Diarization is supported on u3-rt-pro, universal-streaming-english, and
universal-streaming-multilingual. You do not need to change your speech
model to use it — just add speaker_labels: true.
Reading speaker labels
When diarization is enabled, every Turn event includes a speaker_label field
with a label such as A, B, and so on.
If the model cannot confidently assign a speaker — typically for very short
utterances at the start of a session — the speaker_label field may be null.
Your application should handle this case gracefully.
A typical multi-speaker exchange looks like this:
How speaker accuracy improves over time
Streaming Diarization builds a speaker profile incrementally as audio flows in. In practice this means:
- Early in a session, speaker assignments may be less stable, especially if the first few turns are short.
- As the session progresses, the model accumulates richer speaker embeddings and assignments become more consistent.
For long-form use cases (call center, clinical scribe, meeting transcription), the model will settle into accurate, stable labels well before the end of the conversation.
Known limitations
Real-time diarization is an inherently harder problem than diarization for async transcription on pre-recorded audio. The following limitations apply to the current beta:
- Short utterances — Turns shorter than ~3 words provide insufficient audio for a reliable speaker embedding. Single-word responses like “yes” or “no” may receive a low-confidence or incorrect label.

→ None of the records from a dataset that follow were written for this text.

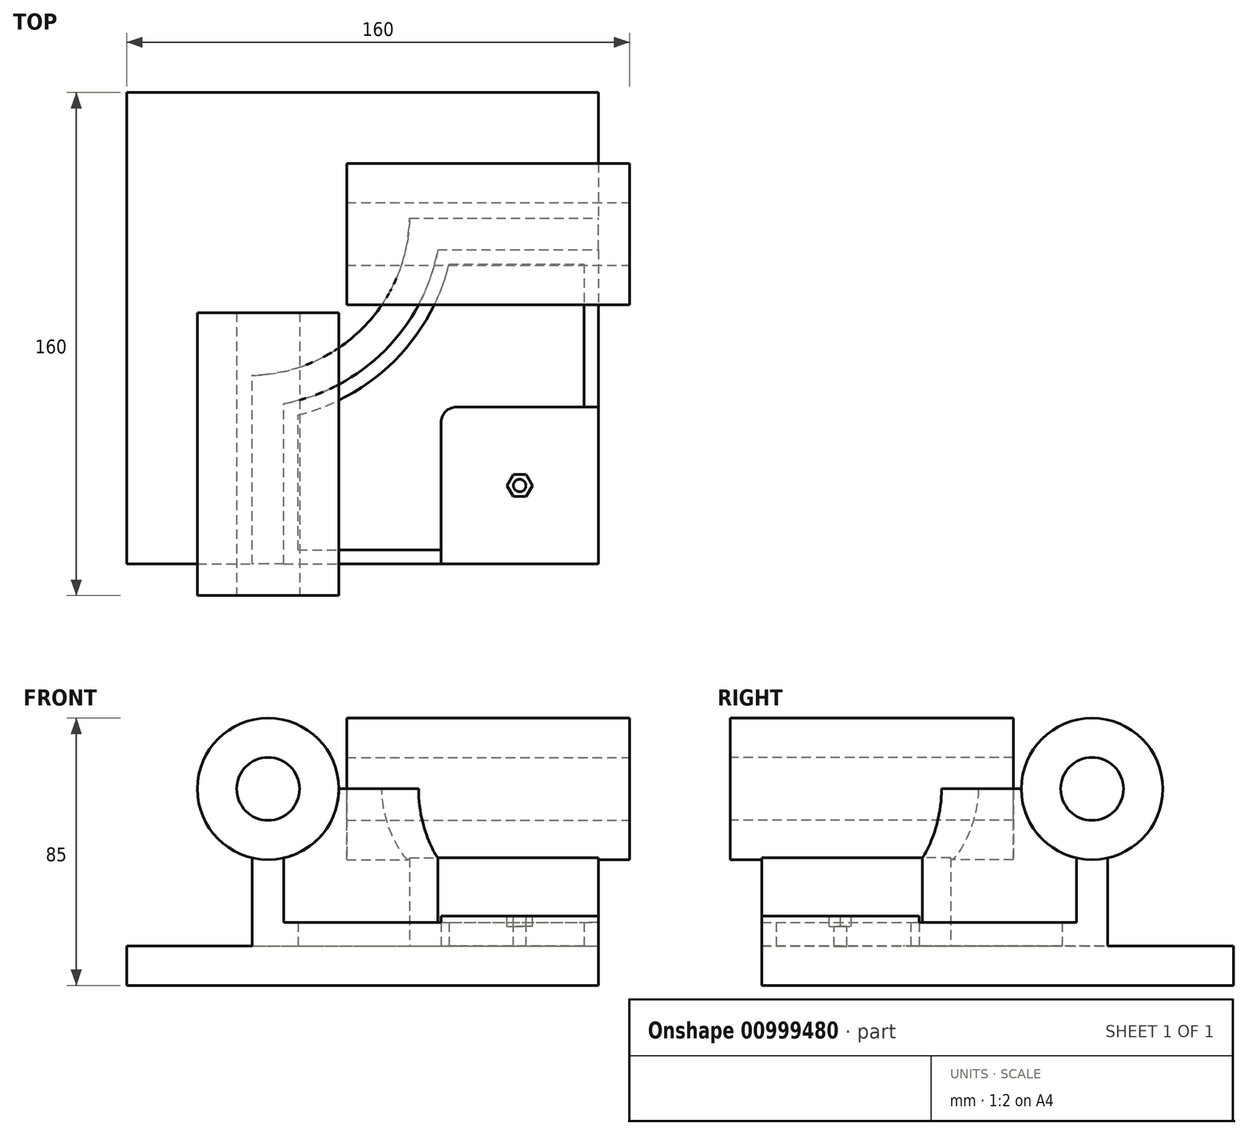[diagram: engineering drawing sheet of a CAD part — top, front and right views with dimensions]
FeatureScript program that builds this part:
annotation { "Feature Type Name" : "Feature", "Feature Type Description" : "" }
export const myFeature = defineFeature(function(context is Context, id is Id, definition is map)
    precondition{}
    {
        {
            var Q0;
            Q0=qCreatedBy(makeId("Top.planeOp"),FACE);
            var sketch = newSketch(context, id + "F0", { "sketchPlane" : qUnion([Q0])});
            skLineSegment(sketch, "E0.bottom", {"start": v(-75, 75) * mm, "end": v(75, 75) * mm});
            skLineSegment(sketch, "E0.top", {"start": v(-75, -75) * mm, "end": v(75, -75) * mm});
            skLineSegment(sketch, "E0.left", {"start": v(-75, 75) * mm, "end": v(-75, -75) * mm});
            skLineSegment(sketch, "E0.right", {"start": v(75, 75) * mm, "end": v(75, -75) * mm});
            skPoint(sketch, "E0.middle", {"position": v(0, 0) * mm});
            skSolve(sketch);
        }
        {
            var Q0;
            Q0 = qSketchRegion(id + "F0", true);
            extrude(context, id + "F1", {"entities" : qUnion([Q0]), "depth" : 12.5 * mm, "offsetDistance" : 25 * mm});
        }
        {
            var Q0;
            Q0=makeQuery(id+"F1.opExtrude","CAP_FACE",FACE,{"disambiguationData":[OSD([sQuery(id+"F0.wireOp",EDGE,"E0.bottom"),sQuery(id+"F0.wireOp",EDGE,"E0.top"),sQuery(id+"F0.wireOp",EDGE,"E0.left"),sQuery(id+"F0.wireOp",EDGE,"E0.right")])],"isStart":false});
            var sketch = newSketch(context, id + "F2", { "sketchPlane" : qUnion([Q0])});
            skLineSegment(sketch, "E1", {"start": v(-35, -75) * mm, "end": v(-35, -15) * mm});
            skLineSegment(sketch, "E2", {"start": v(15, 35) * mm, "end": v(75, 35) * mm});
            skArc(sketch, "E3", {"start": v(-35, -15) * mm, "mid": v(0, 0) * mm, "end": v(15, 35) * mm});
            skLineSegment(sketch, "E4.0", {"start": v(23.97, 25) * mm, "end": v(75, 25) * mm});
            skArc(sketch, "E4.1", {"start": v(-25, -23.97) * mm, "mid": v(7.07, -7.07) * mm, "end": v(23.97, 25) * mm});
            skLineSegment(sketch, "E4.2", {"start": v(-25, -75) * mm, "end": v(-25, -23.97) * mm});
            skSolve(sketch);
        }
        {
            var Q0;
            {var subQ3=sQuery(id+"F2.wireOp",EDGE,"E1");Q0=makeQuery(id+"F2.imprint","IMPRINT",FACE,{"disambiguationData":[TD([[makeQuery(id+"F2.imprint","IMPRINT",EDGE,{"derivedFrom":subQ3}),-1.0]])]});}
            extrude(context, id + "F3", {"entities" : qUnion([Q0]), "operationType" : NewBodyOperationType.ADD, "depth" : (12.5 * 4) * mm, "offsetDistance" : 25 * mm});
        }
        {
            var Q0;
            Q0=qCreatedBy(makeId("Front.planeOp"),FACE);
            cPlane(context, id + "F4", {"entities" : qUnion([Q0]), "cplaneType" : CPlaneType.OFFSET, "offset" : 85 * mm, "width" : 150 * mm, "height" : 150 * mm});
        }
        {
            var Q0;
            Q0=qCreatedBy(id+"F4.planeOp",FACE);
            var sketch = newSketch(context, id + "F5", { "sketchPlane" : qUnion([Q0])});
            skCircle(sketch, "E5", {"center": v(-30, 62.5) * mm, "radius": 22.5 * mm});
            skSolve(sketch);
        }
        {
            var Q0;
            Q0 = qSketchRegion(id + "F5", true);
            extrude(context, id + "F6", {"entities" : qUnion([Q0]), "operationType" : NewBodyOperationType.ADD, "oppositeDirection" : true, "depth" : 90 * mm, "offsetDistance" : 25 * mm});
        }
        {
            var Q0;
            Q0=qCreatedBy(makeId("Right.planeOp"),FACE);
            cPlane(context, id + "F7", {"entities" : qUnion([Q0]), "cplaneType" : CPlaneType.OFFSET, "offset" : 85 * mm, "width" : 150 * mm, "height" : 150 * mm});
        }
        {
            var Q0;
            Q0=qCreatedBy(id+"F7.planeOp",FACE);
            var sketch = newSketch(context, id + "F8", { "sketchPlane" : qUnion([Q0])});
            skCircle(sketch, "E6", {"center": v(30, 62.5) * mm, "radius": 22.5 * mm});
            skSolve(sketch);
        }
        {
            var Q0;
            Q0=makeQuery(id+"F8.imprint","IMPRINT",FACE,{"disambiguationData":[TD([[makeQuery(id+"F8.imprint","IMPRINT",EDGE,{"derivedFrom":sQuery(id+"F8.wireOp",EDGE,"E6")}),1.0]])]});
            extrude(context, id + "F9", {"entities" : qUnion([Q0]), "operationType" : NewBodyOperationType.ADD, "oppositeDirection" : true, "depth" : 90 * mm, "offsetDistance" : 25 * mm});
        }
        {
            var Q0;
            {var subQ0=sQuery(id+"F0.wireOp",EDGE,"E0.right");var subQ1=sQuery(id+"F0.wireOp",EDGE,"E0.top");Q0=makeQuery(id+"F3.boolean.opBoolean","SPLIT",FACE,{"disambiguationData":[TD([makeQuery(id+"F3.opExtrude","SWEPT_FACE",FACE,{"disambiguationData":[OSD([sQuery(id+"F2.wireOp",EDGE,"E4.0")])]})])],"derivedFrom":makeQuery(id+"F1.opExtrude","CAP_FACE",FACE,{"disambiguationData":[OSD([sQuery(id+"F0.wireOp",EDGE,"E0.bottom"),subQ1,sQuery(id+"F0.wireOp",EDGE,"E0.left"),subQ0])],"isStart":false})});}
            var sketch = newSketch(context, id + "F10", { "sketchPlane" : qUnion([Q0])});
            skLineSegment(sketch, "E7.bottom", {"start": v(75, -75) * mm, "end": v(25, -75) * mm});
            skLineSegment(sketch, "E7.top", {"start": v(75, -25) * mm, "end": v(30, -25) * mm});
            skLineSegment(sketch, "E7.left", {"start": v(75, -75) * mm, "end": v(75, -25) * mm});
            skLineSegment(sketch, "E7.right", {"start": v(25, -75) * mm, "end": v(25, -30) * mm});
            skPoint(sketch, "E8.visualSharp", {"position": v(25, -25) * mm});
            skArc(sketch, "E8.filletArc", {"start": v(30, -25) * mm, "mid": v(26.46, -26.46) * mm, "end": v(25, -30) * mm});
            skSolve(sketch);
        }
        {
            var Q0;
            Q0 = qSketchRegion(id + "F10", true);
            extrude(context, id + "F11", {"entities" : qUnion([Q0]), "operationType" : NewBodyOperationType.ADD, "depth" : 9.5 * mm, "offsetDistance" : 25 * mm});
        }
        {
            var Q0;
            {var subQ0=sQuery(id+"F0.wireOp",EDGE,"E0.right");var subQ1=sQuery(id+"F0.wireOp",EDGE,"E0.top");Q0=makeQuery(id+"F3.boolean.opBoolean","SPLIT",FACE,{"disambiguationData":[TD([makeQuery(id+"F3.opExtrude","SWEPT_FACE",FACE,{"disambiguationData":[OSD([sQuery(id+"F2.wireOp",EDGE,"E4.0")])]})])],"derivedFrom":makeQuery(id+"F1.opExtrude","CAP_FACE",FACE,{"disambiguationData":[OSD([sQuery(id+"F0.wireOp",EDGE,"E0.bottom"),subQ1,sQuery(id+"F0.wireOp",EDGE,"E0.left"),subQ0])],"isStart":false})});}
            var sketch = newSketch(context, id + "F12", { "sketchPlane" : qUnion([Q0])});
            skLineSegment(sketch, "E9.0", {"start": v(70.5, 20.5) * mm, "end": v(70.5, -25) * mm});
            skLineSegment(sketch, "E9.1", {"start": v(-20.5, -70.5) * mm, "end": v(25, -70.5) * mm});
            skLineSegment(sketch, "E9.2", {"start": v(-20.5, -70.5) * mm, "end": v(-20.5, -27.6) * mm});
            skArc(sketch, "E9.3", {"start": v(-20.5, -27.6) * mm, "mid": v(10.25, -10.25) * mm, "end": v(27.6, 20.5) * mm});
            skLineSegment(sketch, "E9.4", {"start": v(27.6, 20.5) * mm, "end": v(70.5, 20.5) * mm});
            skSolve(sketch);
        }
        {
            var Q0;
            Q0 = qSketchRegion(id + "F12", true);
            var Q1;
            {var subQ11=sQuery(id+"F12.wireOp",EDGE,"E9.0");Q1=makeQuery(id+"F12.imprint","IMPRINT",FACE,{"disambiguationData":[TD([[makeQuery(id+"F12.imprint","IMPRINT",EDGE,{"derivedFrom":subQ11}),1.0]])]});}
            extrude(context, id + "F13", {"entities" : qUnion([Q0, Q1]), "operationType" : NewBodyOperationType.ADD, "depth" : 7.5 * mm, "offsetDistance" : 25 * mm});
        }
        {
            var Q0;
            Q0=makeQuery(id+"F11.opExtrude","CAP_FACE",FACE,{"disambiguationData":[OSD([sQuery(id+"F10.wireOp",EDGE,"E7.bottom"),sQuery(id+"F10.wireOp",EDGE,"E7.top"),sQuery(id+"F10.wireOp",EDGE,"E7.left"),sQuery(id+"F10.wireOp",EDGE,"E7.right"),sQuery(id+"F10.wireOp",EDGE,"E8.filletArc")])],"isStart":false});
            var sketch = newSketch(context, id + "F14", { "sketchPlane" : qUnion([Q0])});
            skCircle(sketch, "E10.cCircle", {"center": v(50, -50) * mm, "radius": 3.5 * mm, "construction": true});
            skPoint(sketch, "E10.cCircle.centerSnap0", {"position": v(50, -75) * mm});
            skPoint(sketch, "E10.cCircle.centerSnap1", {"position": v(75, -50) * mm});
            skLineSegment(sketch, "E10.0", {"start": v(47.98, -46.5) * mm, "end": v(52.02, -46.5) * mm});
            skLineSegment(sketch, "E10.1", {"start": v(52.02, -46.5) * mm, "end": v(54.04, -50) * mm});
            skLineSegment(sketch, "E10.2", {"start": v(54.04, -50) * mm, "end": v(52.02, -53.5) * mm});
            skLineSegment(sketch, "E10.3", {"start": v(52.02, -53.5) * mm, "end": v(47.98, -53.5) * mm});
            skLineSegment(sketch, "E10.4", {"start": v(47.98, -53.5) * mm, "end": v(45.96, -50) * mm});
            skLineSegment(sketch, "E10.5", {"start": v(45.96, -50) * mm, "end": v(47.98, -46.5) * mm});
            skPoint(sketch, "E10.0.midPoint", {"position": v(50, -46.5) * mm});
            skSolve(sketch);
        }
        {
            var Q0;
            Q0 = qSketchRegion(id + "F14", true);
            extrude(context, id + "F15", {"entities" : qUnion([Q0]), "operationType" : NewBodyOperationType.REMOVE, "oppositeDirection" : true, "depth" : 3.2 * mm, "offsetDistance" : 25 * mm});
        }
        {
            var Q0;
            Q0=makeQuery(id+"F15.boolean.opBoolean","COPY",FACE,{"derivedFrom":makeQuery(id+"F15.opExtrude","CAP_FACE",FACE,{"disambiguationData":[OSD([sQuery(id+"F14.wireOp",EDGE,"E10.0"),sQuery(id+"F14.wireOp",EDGE,"E10.1"),sQuery(id+"F14.wireOp",EDGE,"E10.2"),sQuery(id+"F14.wireOp",EDGE,"E10.3"),sQuery(id+"F14.wireOp",EDGE,"E10.4"),sQuery(id+"F14.wireOp",EDGE,"E10.5")])],"isStart":false})});
            var sketch = newSketch(context, id + "F16", { "sketchPlane" : qUnion([Q0])});
            skCircle(sketch, "E11", {"center": v(50, -50) * mm, "radius": 2 * mm});
            skPoint(sketch, "E11.centerSnap0", {"position": v(50, -46.5) * mm});
            skSolve(sketch);
        }
        {
            var Q0;
            Q0 = qSketchRegion(id + "F16", true);
            extrude(context, id + "F17", {"entities" : qUnion([Q0]), "operationType" : NewBodyOperationType.REMOVE, "oppositeDirection" : true, "depth" : 6.4 * mm, "offsetDistance" : 25 * mm});
        }
        {
            var Q0;
            Q0=makeQuery(id+"F6.opExtrude","CAP_FACE",FACE,{"disambiguationData":[OSD([sQuery(id+"F5.wireOp",EDGE,"E5")])],"isStart":true});
            var sketch = newSketch(context, id + "F18", { "sketchPlane" : qUnion([Q0])});
            skCircle(sketch, "E12", {"center": v(-30, 62.5) * mm, "radius": 10 * mm});
            skSolve(sketch);
        }
        {
            var Q0;
            Q0 = qSketchRegion(id + "F18", true);
            extrude(context, id + "F19", {"entities" : qUnion([Q0]), "operationType" : NewBodyOperationType.REMOVE, "endBound" : BoundingType.THROUGH_ALL, "oppositeDirection" : true, "depth" : 25 * mm, "offsetDistance" : 25 * mm});
        }
        {
            var Q0;
            Q0=makeQuery(id+"F9.opExtrude","CAP_FACE",FACE,{"disambiguationData":[OSD([sQuery(id+"F8.wireOp",EDGE,"E6")])],"isStart":true});
            var sketch = newSketch(context, id + "F20", { "sketchPlane" : qUnion([Q0])});
            skCircle(sketch, "E13", {"center": v(30, 62.5) * mm, "radius": 10 * mm});
            skSolve(sketch);
        }
        {
            var Q0;
            Q0 = qSketchRegion(id + "F20", true);
            extrude(context, id + "F21", {"entities" : qUnion([Q0]), "operationType" : NewBodyOperationType.REMOVE, "endBound" : BoundingType.THROUGH_ALL, "oppositeDirection" : true, "depth" : 25 * mm, "offsetDistance" : 25 * mm});
        }
    });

- Overlapping speech — When two speakers talk simultaneously, the model cannot split the audio and will assign the turn to a single speaker. Performance degrades with frequent cross-talk.
- Session start accuracy — The first 1–2 turns of a session may be misassigned because the model has not yet built up speaker profiles. This self-corrects quickly in practice.
- Noisy environments — Background noise and microphone bleed between speakers can reduce embedding quality and lead to more frequent misassignments.
For the best results, use a microphone setup that minimizes cross-talk and background noise, and ensure each speaker produces at least a few complete sentences before you rely on per-turn labels for downstream processing.